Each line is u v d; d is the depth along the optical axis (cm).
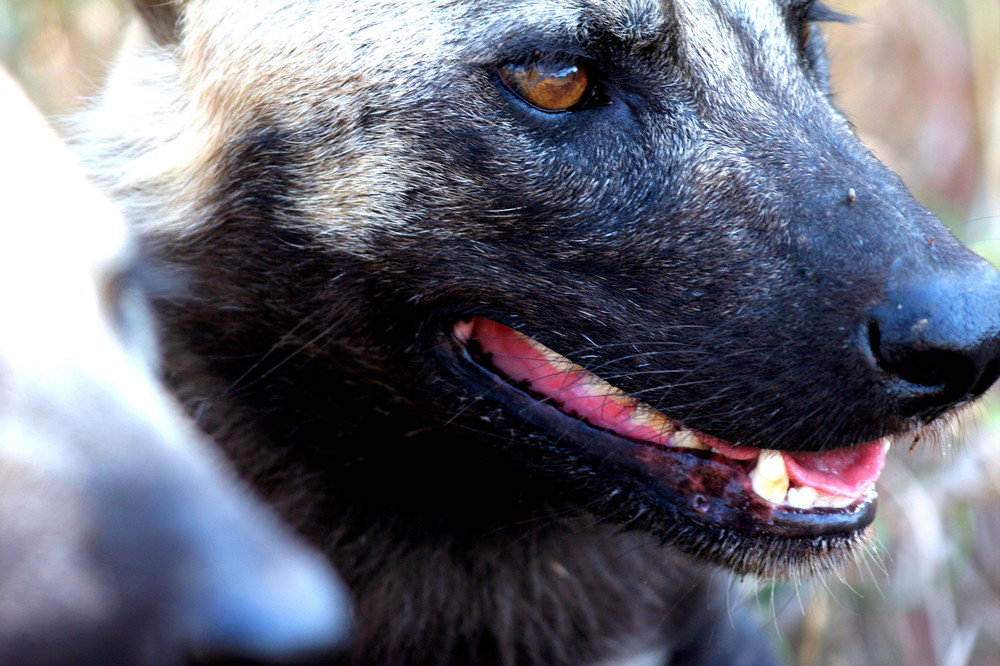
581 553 343
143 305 297
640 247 298
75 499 200
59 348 214
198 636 186
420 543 335
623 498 313
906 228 285
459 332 320
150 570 192
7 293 215
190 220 322
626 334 299
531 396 317
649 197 299
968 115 631
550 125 299
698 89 306
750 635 404
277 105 308
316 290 316
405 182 304
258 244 317
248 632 185
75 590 192
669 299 296
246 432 330
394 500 332
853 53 587
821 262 285
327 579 307
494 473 325
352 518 334
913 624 452
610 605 353
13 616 192
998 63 579
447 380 318
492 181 299
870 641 441
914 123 629
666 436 310
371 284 312
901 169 587
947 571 447
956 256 280
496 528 333
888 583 429
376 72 302
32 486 201
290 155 310
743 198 296
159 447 209
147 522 198
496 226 302
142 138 340
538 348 318
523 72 297
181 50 336
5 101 231
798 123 310
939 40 630
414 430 323
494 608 341
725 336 291
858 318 277
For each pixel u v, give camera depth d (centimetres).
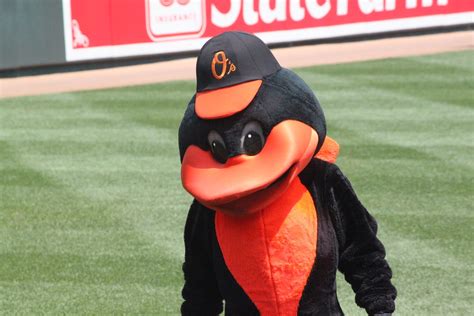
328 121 3594
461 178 2767
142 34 5028
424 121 3566
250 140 995
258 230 1022
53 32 4822
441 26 5856
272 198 1000
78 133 3528
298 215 1026
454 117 3631
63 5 4819
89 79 4691
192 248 1118
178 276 2070
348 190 1060
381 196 2602
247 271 1038
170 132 3509
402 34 5753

- - - - - - -

Work task: Repeat, exactly and in full, every entry in the data, but not the pictures.

Answer to this problem:
Each line is u v d; d is the depth along the optical axis (cm).
581 553 343
143 305 297
640 247 298
75 499 200
59 348 214
198 636 186
420 543 335
623 498 313
906 228 285
459 332 320
150 570 192
7 293 215
190 220 322
626 334 299
531 396 317
649 197 299
968 115 631
550 125 299
698 89 306
750 635 404
277 105 308
316 290 316
405 182 304
258 244 317
248 632 185
75 590 192
669 299 296
246 432 330
394 500 332
853 53 587
821 262 285
327 579 307
494 473 325
352 518 334
913 624 452
610 605 353
13 616 192
998 63 579
447 380 318
492 181 299
870 641 441
914 123 629
666 436 310
371 284 312
901 169 587
947 571 447
956 256 280
496 528 333
888 583 429
376 72 302
32 486 201
290 155 310
743 198 296
159 447 209
147 522 198
496 226 302
142 138 340
538 348 318
523 72 297
181 50 336
5 101 231
798 123 310
939 40 630
414 430 323
494 608 341
725 336 291
858 318 277
For each pixel u v, give camera depth d (centimetres).
328 121 3594
461 178 2767
142 34 5028
424 121 3566
250 140 995
258 230 1022
53 32 4822
441 26 5856
272 198 1000
78 133 3528
298 215 1026
454 117 3631
63 5 4819
89 79 4691
192 248 1118
178 276 2070
348 190 1060
381 196 2602
247 271 1038
170 132 3509
402 34 5753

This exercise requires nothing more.